To capture his sentiments, Gaye, along with Al Cleveland and Renaldo “Obie” Benson crafted “What’s Going On.”

“Picket lines and picket signs/Don’t punish me with brutality/Talk to me, so you can see/Oh, what’s going on.” The source of this frustration, the Vietnam War, is also referenced in the song. Organized assembly is a founding principle of America. In the past few months, protests nationwide, but especially in Ferguson, Missouri, have been met with harsh police treatment. Protesting is not a form of ruckus; it is a means of showing that a collective body feels mistreated by its respective sovereignty.

He sang, “Father, father/We don’t need to escalate/You see, war is not the answer/For only love can conquer hate/You know we’ve got to find a way/To bring some lovin’ here today.” Many conflicts occur due to communication barriers. These words implore people to first approach a situation with positively rather make physical attacks the first option.

The song also speaks of the astounding casualties from the war, stating, “Brother, brother, brother/There’s far too many of you dying.” Due to poor communication skills, many youth lose their lives. These deaths are caused by various reasons. Unsubstantiated wars have been an ongoing cause of death. The love of capitalism has placed a price tag on humanity.

The tune also points out the strangulation of self-expression. Gaye wrote, “Father, father,/everybody thinks we’re wrong/Oh, but who are they to judge us/Simply because our hair is long/Oh, you know we’ve got to find a way/To bring some understanding here today.” Confinement is a struggle of the human race.

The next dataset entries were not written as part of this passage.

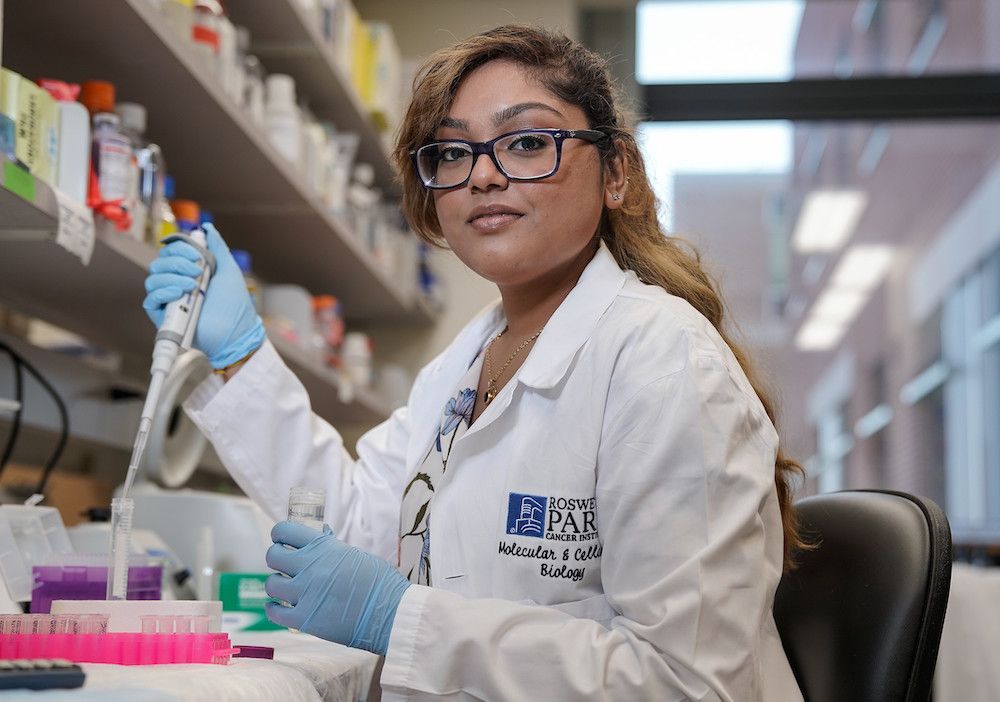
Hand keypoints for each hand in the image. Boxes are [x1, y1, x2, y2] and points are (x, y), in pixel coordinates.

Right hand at [142, 223, 264, 368]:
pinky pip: (150, 298)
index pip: (171, 252)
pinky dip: (163, 291)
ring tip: (193, 286)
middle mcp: (176, 284)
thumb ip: (217, 248)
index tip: (198, 256)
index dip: (180, 248)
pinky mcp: (163, 316)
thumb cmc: (234, 304)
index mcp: (189, 272)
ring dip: (172, 277)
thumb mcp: (228, 269)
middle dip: (177, 262)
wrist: (235, 331)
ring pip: (153, 278)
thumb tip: (207, 228)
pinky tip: (179, 293)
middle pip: (160, 263)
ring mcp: (169, 300)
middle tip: (198, 271)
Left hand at [265, 521, 409, 655]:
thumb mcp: (355, 555)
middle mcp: (310, 567)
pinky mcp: (305, 619)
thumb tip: (320, 534)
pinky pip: (275, 613)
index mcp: (324, 548)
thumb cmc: (379, 582)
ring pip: (271, 584)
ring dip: (276, 584)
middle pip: (273, 556)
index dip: (280, 534)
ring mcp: (305, 594)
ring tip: (284, 587)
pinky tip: (279, 607)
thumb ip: (332, 547)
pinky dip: (273, 609)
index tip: (281, 539)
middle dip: (276, 558)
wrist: (390, 613)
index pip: (285, 531)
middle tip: (284, 564)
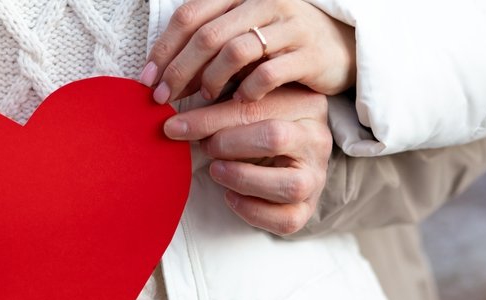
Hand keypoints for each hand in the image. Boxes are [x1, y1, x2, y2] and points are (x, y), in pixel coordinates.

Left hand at [141, 0, 355, 102]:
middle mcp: (264, 3)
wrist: (338, 47)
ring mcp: (289, 25)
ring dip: (212, 80)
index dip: (164, 48)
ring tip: (204, 100)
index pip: (190, 15)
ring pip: (236, 51)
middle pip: (207, 35)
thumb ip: (207, 45)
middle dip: (180, 70)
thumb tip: (161, 76)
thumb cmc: (277, 46)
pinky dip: (247, 91)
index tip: (147, 79)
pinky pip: (269, 73)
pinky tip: (239, 103)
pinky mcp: (309, 53)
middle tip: (164, 98)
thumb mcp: (240, 35)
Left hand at [164, 85, 331, 234]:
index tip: (173, 127)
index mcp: (304, 102)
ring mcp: (317, 176)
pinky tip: (231, 197)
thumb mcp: (242, 108)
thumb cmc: (256, 127)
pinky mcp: (309, 209)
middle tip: (205, 148)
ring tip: (217, 171)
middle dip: (228, 144)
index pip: (254, 106)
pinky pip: (286, 218)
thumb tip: (173, 125)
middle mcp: (318, 138)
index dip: (208, 118)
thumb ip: (216, 110)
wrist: (284, 159)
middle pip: (274, 138)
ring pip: (288, 184)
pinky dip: (253, 210)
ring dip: (242, 178)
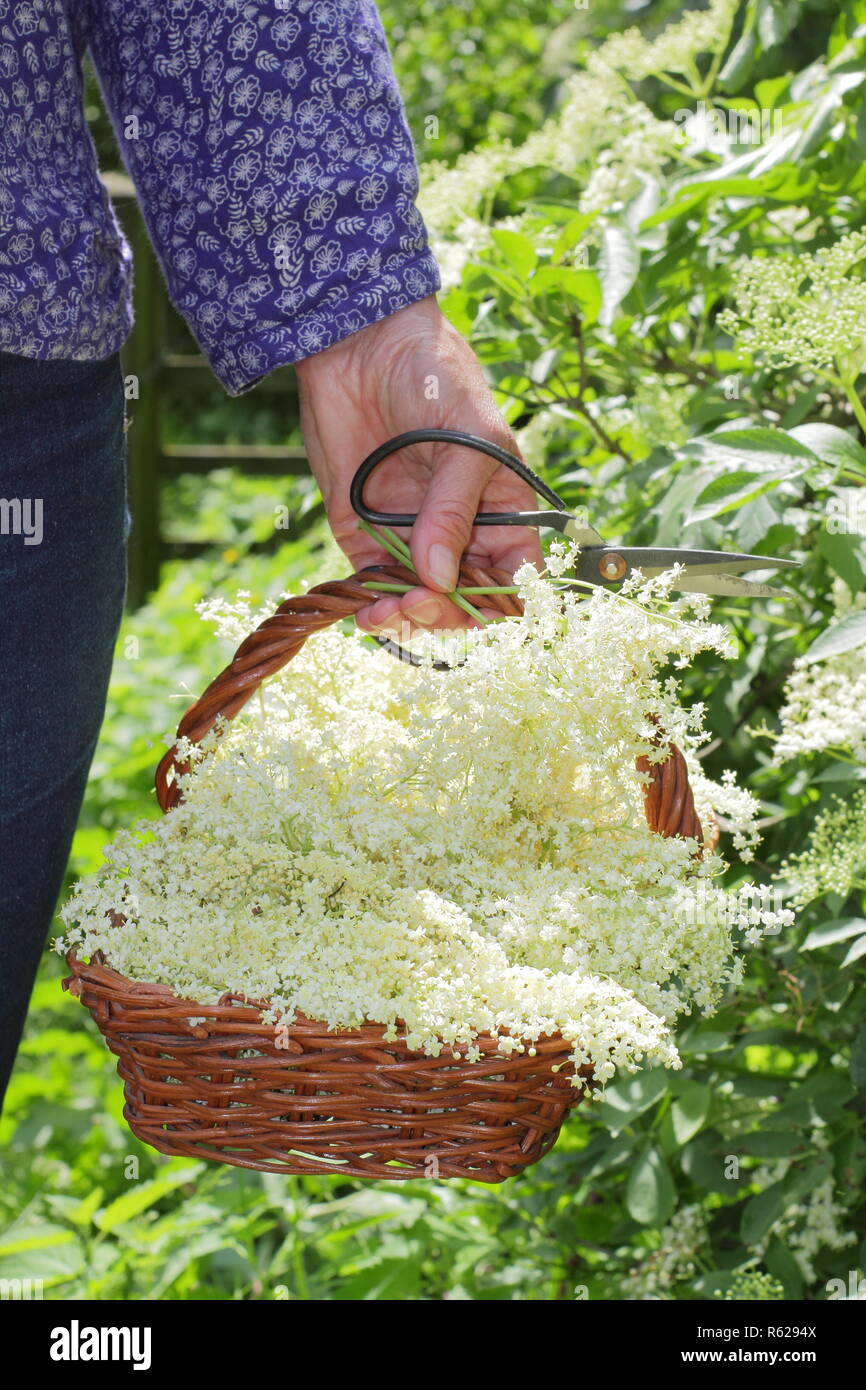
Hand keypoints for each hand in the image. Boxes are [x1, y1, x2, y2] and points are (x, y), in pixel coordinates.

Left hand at [294, 295, 540, 634]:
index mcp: (501, 511)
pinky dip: (369, 604)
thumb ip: (454, 511)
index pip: (515, 578)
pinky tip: (365, 608)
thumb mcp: (466, 439)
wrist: (359, 342)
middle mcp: (458, 531)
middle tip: (421, 601)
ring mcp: (411, 534)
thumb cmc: (434, 375)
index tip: (479, 607)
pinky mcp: (364, 532)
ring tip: (385, 613)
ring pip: (418, 601)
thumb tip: (440, 579)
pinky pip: (372, 583)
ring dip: (406, 617)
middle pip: (465, 600)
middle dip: (447, 612)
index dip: (504, 604)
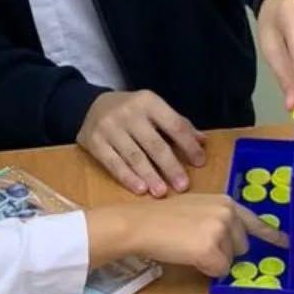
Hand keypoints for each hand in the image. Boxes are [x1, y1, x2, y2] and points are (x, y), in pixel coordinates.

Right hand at [79, 90, 207, 197]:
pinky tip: (140, 189)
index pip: (174, 125)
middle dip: (170, 166)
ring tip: (161, 192)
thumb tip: (203, 141)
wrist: (90, 106)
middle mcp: (129, 112)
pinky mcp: (94, 141)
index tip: (200, 162)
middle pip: (154, 143)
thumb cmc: (132, 112)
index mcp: (149, 101)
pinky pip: (113, 163)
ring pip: (134, 156)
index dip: (188, 144)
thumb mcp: (154, 110)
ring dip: (150, 175)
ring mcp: (109, 127)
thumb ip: (177, 124)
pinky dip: (127, 177)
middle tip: (182, 186)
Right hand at [86, 195, 285, 277]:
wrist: (142, 224)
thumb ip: (219, 220)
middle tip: (197, 244)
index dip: (272, 235)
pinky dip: (205, 269)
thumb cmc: (163, 218)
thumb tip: (232, 242)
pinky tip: (189, 256)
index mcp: (226, 202)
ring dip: (213, 260)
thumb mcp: (197, 209)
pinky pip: (218, 270)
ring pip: (230, 260)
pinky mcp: (211, 249)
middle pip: (243, 246)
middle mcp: (228, 213)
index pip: (256, 221)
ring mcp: (220, 231)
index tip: (286, 243)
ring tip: (188, 246)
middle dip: (225, 251)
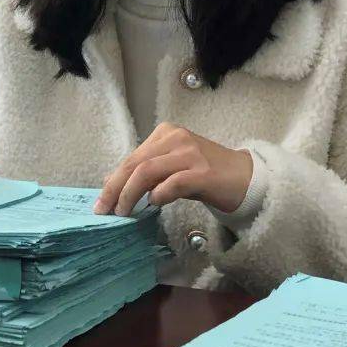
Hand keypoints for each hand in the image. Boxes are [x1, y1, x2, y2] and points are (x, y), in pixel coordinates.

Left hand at [93, 123, 252, 216]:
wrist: (245, 178)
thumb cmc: (206, 174)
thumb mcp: (172, 167)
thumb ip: (145, 171)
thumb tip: (109, 182)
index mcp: (166, 133)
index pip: (131, 157)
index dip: (113, 181)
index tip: (101, 202)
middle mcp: (176, 138)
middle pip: (135, 164)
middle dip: (115, 189)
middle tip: (104, 210)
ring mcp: (190, 154)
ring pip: (147, 172)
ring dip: (130, 195)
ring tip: (124, 212)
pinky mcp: (203, 173)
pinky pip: (172, 184)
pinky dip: (158, 195)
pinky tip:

Gaye suggests that we not stigmatize people for their individual decisions that do not harm other people.

Gaye was ecstatic about the results and contacted Motown President Berry Gordy about the song. Though conflicting stories exists as to whether Gordy tried to block the album’s release, it is confirmed that Gordy thought the song would be career suicide for Gaye.

In 2011, Gordy told the Wall Street Journal, “I said, ‘Even though something is true, Marvin, why should you and Motown be the ones to say it?’ Marvin said, ‘Who else but us?’ Of course, Marvin was right.” After much insistence on Gaye’s part, the single was released.

Much to Gordy’s surprise, the single became wildly successful. At that point, he became comfortable with Gaye creating an album around the entire concept. Despite the label head’s doubts, he summed up the single and album’s success accurately: “I loved Marvin, and I think of ‘What’s Going On’ as one of Motown’s most prestigious singles and albums. I thought those records would ruin him. Instead, they made him an icon.”

Ritz, David. Divided Soul: The Life of Marvin Gaye. New York, New York: Da Capo Press, 2002. Print.